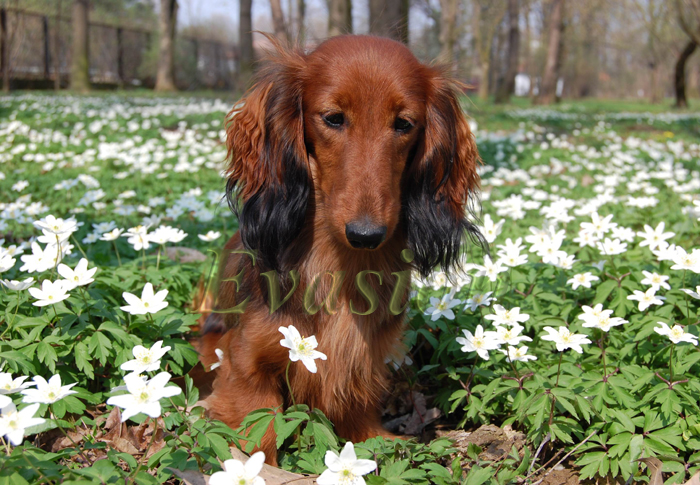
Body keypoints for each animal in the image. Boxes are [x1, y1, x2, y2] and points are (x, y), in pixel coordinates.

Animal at [198, 34, 482, 465]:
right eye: (333, 118)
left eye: (404, 123)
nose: (366, 234)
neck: (341, 266)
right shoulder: (243, 359)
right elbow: (257, 426)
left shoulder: (362, 363)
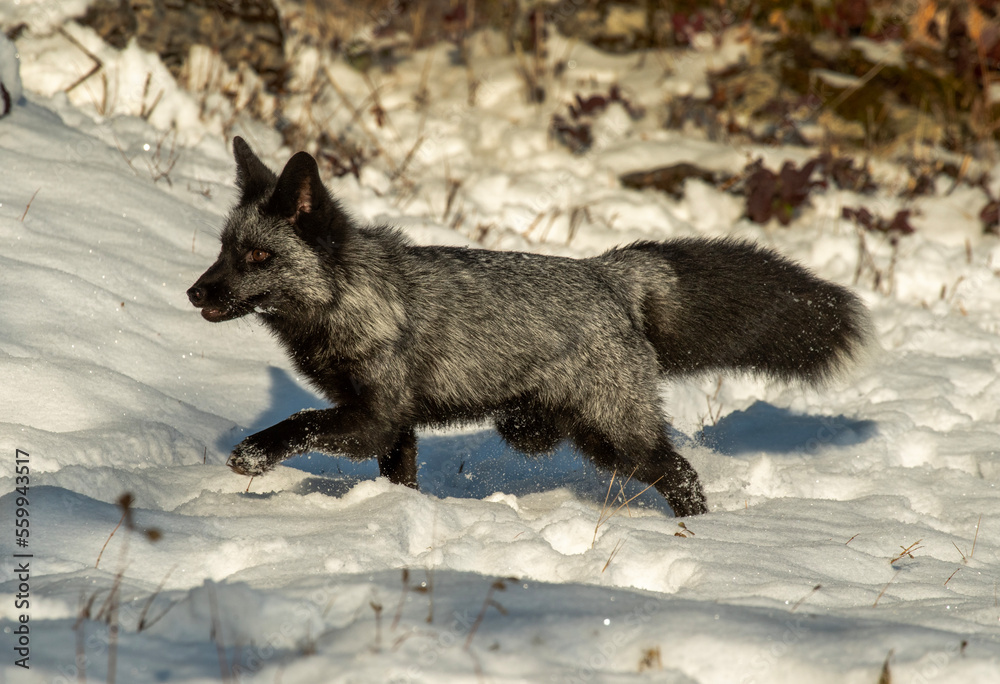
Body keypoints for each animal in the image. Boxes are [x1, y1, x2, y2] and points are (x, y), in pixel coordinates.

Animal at [187, 137, 873, 517]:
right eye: (223, 250)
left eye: (258, 257)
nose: (194, 292)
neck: (345, 302)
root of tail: (608, 271)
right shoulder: (396, 429)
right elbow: (399, 478)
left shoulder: (373, 417)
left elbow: (300, 422)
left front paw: (253, 455)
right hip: (555, 432)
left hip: (616, 437)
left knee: (680, 472)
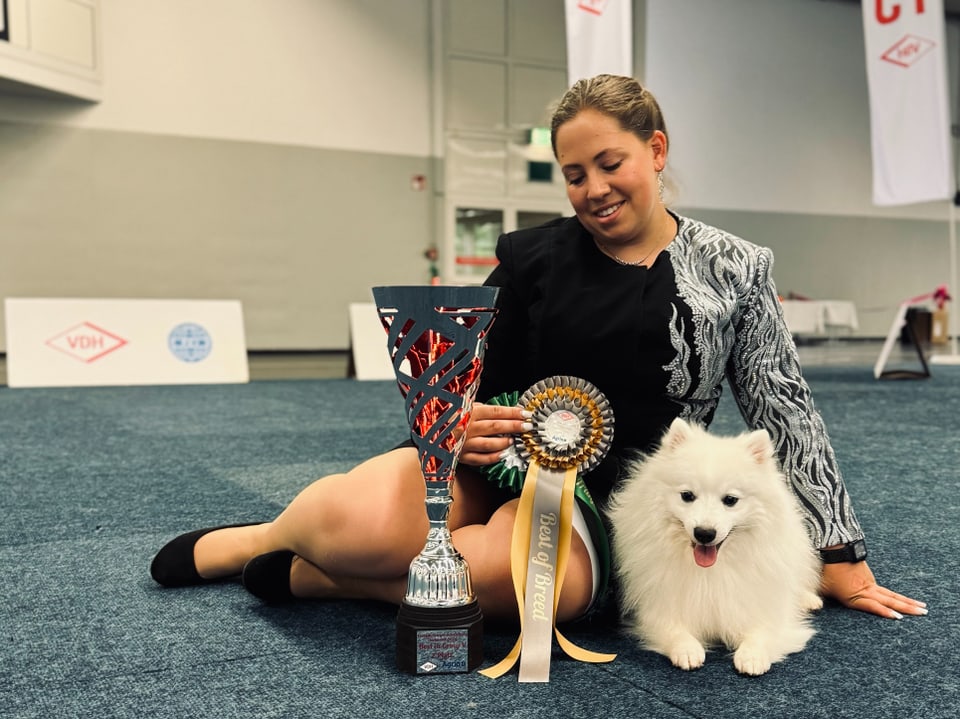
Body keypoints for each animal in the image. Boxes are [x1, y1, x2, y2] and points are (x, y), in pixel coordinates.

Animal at [608, 416, 824, 676]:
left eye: (730, 500)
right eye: (687, 496)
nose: (704, 533)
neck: (711, 570)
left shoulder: (762, 604)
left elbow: (763, 630)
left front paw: (752, 655)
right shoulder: (659, 604)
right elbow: (673, 628)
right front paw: (688, 649)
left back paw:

----------

→ THE TASK:
Which of the lines above hold the word "shoulder"? Copy each one.

→ YOUR RESPONSE:
right shoulder: (243, 359)
left shoulder: (362, 363)
right shoulder: (396, 429)
left shoulder: (373, 417)
left shoulder: (762, 604)
right shoulder: (659, 604)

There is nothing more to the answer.